注意欠如・多動性障害(ADHD)とは
注意欠如、多動性障害はADHDとも呼ばれ、はっきりとした原因は不明ですが、脳の機能的な障害によって、注意力や落ち着きといった分野の発達が遅れる傾向にある発達障害の一つです。症状には不注意、多動、衝動性といった行動に関するものが多くあらわれ、日常生活にも著しい支障があります。ADHDも生まれつきの特質で、子どものころから症状があらわれる場合が多いのですが、中々気づきにくいケースも多く、成人して社会人となってから、仕事のミスが多い、約束の時間を忘れてしまうといったことなど、社会人としての評価にジレンマを覚えることも多く、社会生活上、精神衛生上の悪影響に繋がることも多くなっています。最近では自閉症スペクトラム障害(ASD)と同様に働く人のメンタル不調の原因の一つとして取りあげられることが増えてきています。自閉症スペクトラム障害(ASD)と合併することも多く、治療もそれぞれにあわせて行う必要があります。当方は産業医としても多くの面談を通して働きやすい仕事のやり方などの提案を行ってきましたので上記のような症状が気になる方は気軽にご相談下さい。

### データ:
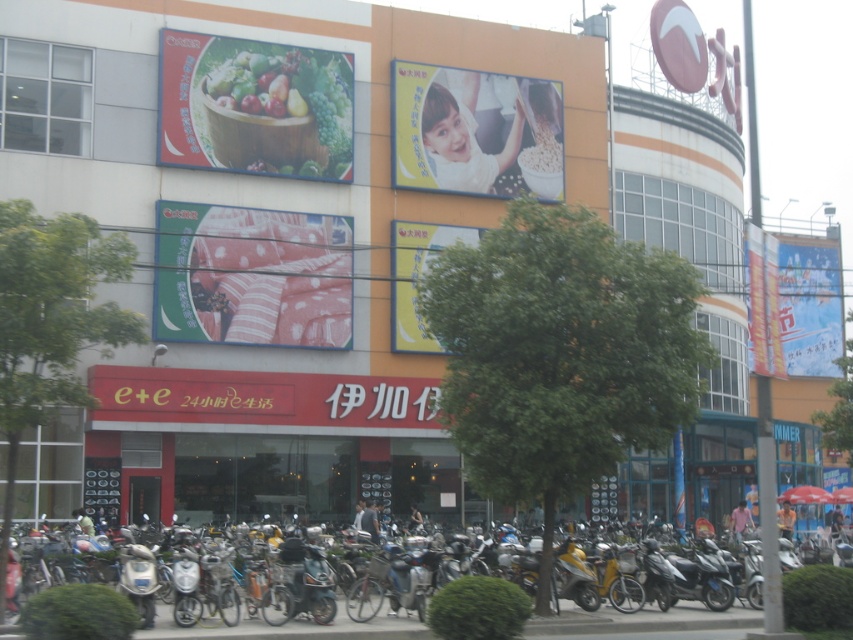
You are a customer in a clothing store looking at two fabrics displayed on a table. The polka dot fabric at center and the dark gray fabric shirt at center are both on the table. Which fabric is located to the left?

The polka dot fabric at center is positioned on the left side of dark gray fabric shirt at center, so the polka dot fabric at center is located to the left.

### やること:
ADHDについての本文から、「注意欠如・多動性障害(ADHD)とは」から「なる方は気軽にご相談下さい。」までをそのまま書き写してください。

### 結果:
注意欠如・多動性障害(ADHD)とは
注意欠如、多動性障害はADHDとも呼ばれ、はっきりとした原因は不明ですが、脳の機能的な障害によって、注意力や落ち着きといった分野の発達が遅れる傾向にある発達障害の一つです。症状には不注意、多動、衝動性といった行動に関するものが多くあらわれ、日常生活にも著しい支障があります。ADHDも生まれつきの特質で、子どものころから症状があらわれる場合が多いのですが、中々気づきにくいケースも多く、成人して社会人となってから、仕事のミスが多い、約束の時間を忘れてしまうといったことなど、社会人としての評価にジレンマを覚えることも多く、社会生活上、精神衛生上の悪影響に繋がることも多くなっています。最近では自閉症スペクトラム障害(ASD)と同様に働く人のメンタル不調の原因の一つとして取りあげられることが増えてきています。自閉症スペクトラム障害(ASD)と合併することも多く、治療もそれぞれにあわせて行う必要があります。当方は産業医としても多くの面談を通して働きやすい仕事のやり方などの提案を行ってきましたので上記のような症状が気になる方は気軽にご相談下さい。